The open-label trial included 104 assessable patients (aged 1 to 18 years) from 38 Children’s Oncology Group hospitals in the United States and Canada who were randomized between June 2008 and September 2012 to sodium thiosulfate (n = 49) or observation (n = 55) along with planned cisplatin-containing chemotherapy. Patients had newly diagnosed cancer and normal audiometry at baseline. Sodium thiosulfate was given intravenously at 16 g/m² 6 hours after each cisplatin dose. The primary endpoint was hearing loss 4 weeks after the final cisplatin dose.
Hearing Loss
Hearing loss was identified in 28.6% (95% confidence interval [CI] = 16.6%–43.3%) of the sodium thiosulfate group vs 56.4% (95% CI = 42.3%–69.7%) of the control group (P = .00022). In an analysis adjusting for the stratification factors of age, duration of cisplatin infusion, and previous cranial irradiation, risk of hearing loss was significantly reduced with sodium thiosulfate (odds ratio [OR] = 0.31, P = .0036). The unadjusted odds ratio was 0.32 (P = .010) when 8 patients with previous cranial irradiation were excluded from the analysis. Benefit of sodium thiosulfate appeared to be greater in children aged < 5 years; hearing loss occurred in 3 of 14 patients (21.4%) vs 11 of 15 patients (73.3%) in this age group.
Adverse Events
The most common grade 3 or 4 hematologic adverse event was neutropenia (66% of cycles in the sodium thiosulfate group vs65% of cycles in the control group). The most common nonhematologic adverse event was hypokalemia (17% of cycles vs 12% of cycles).

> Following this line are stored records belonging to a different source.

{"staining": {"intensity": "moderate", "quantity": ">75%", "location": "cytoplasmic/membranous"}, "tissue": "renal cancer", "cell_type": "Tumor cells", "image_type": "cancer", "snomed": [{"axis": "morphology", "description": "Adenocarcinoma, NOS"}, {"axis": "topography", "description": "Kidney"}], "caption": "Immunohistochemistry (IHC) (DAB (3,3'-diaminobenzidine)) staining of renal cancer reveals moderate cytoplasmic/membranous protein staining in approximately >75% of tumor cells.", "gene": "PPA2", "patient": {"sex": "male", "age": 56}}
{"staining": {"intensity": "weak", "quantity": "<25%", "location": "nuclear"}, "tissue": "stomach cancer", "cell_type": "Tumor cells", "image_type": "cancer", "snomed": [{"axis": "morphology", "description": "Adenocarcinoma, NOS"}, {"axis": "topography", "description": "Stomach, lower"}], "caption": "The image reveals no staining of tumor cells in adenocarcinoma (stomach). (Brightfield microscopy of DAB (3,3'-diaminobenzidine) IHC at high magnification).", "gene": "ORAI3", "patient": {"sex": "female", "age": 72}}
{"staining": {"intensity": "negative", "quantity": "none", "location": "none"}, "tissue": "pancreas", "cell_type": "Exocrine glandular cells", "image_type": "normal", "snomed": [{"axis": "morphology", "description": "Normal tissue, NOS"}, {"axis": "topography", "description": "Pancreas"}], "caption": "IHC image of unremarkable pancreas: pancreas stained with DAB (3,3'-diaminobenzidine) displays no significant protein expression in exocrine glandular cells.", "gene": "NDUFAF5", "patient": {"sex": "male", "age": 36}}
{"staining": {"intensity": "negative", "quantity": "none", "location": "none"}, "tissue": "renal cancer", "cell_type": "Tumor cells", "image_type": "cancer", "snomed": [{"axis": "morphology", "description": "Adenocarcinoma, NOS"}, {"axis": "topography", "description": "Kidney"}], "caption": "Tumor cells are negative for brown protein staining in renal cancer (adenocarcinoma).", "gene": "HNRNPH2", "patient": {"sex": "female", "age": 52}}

The investigators concluded: “Sodium thiosulfate protects against cisplatin-induced hearing loss in children and is not associated with serious adverse events attributed to its use. Further research is needed to define the appropriate role for sodium thiosulfate among emerging otoprotection strategies.”
The study was funded by the National Cancer Institute.
David R. Freyer, MD, of Children’s Hospital Los Angeles, is the corresponding author of The Lancet Oncology article.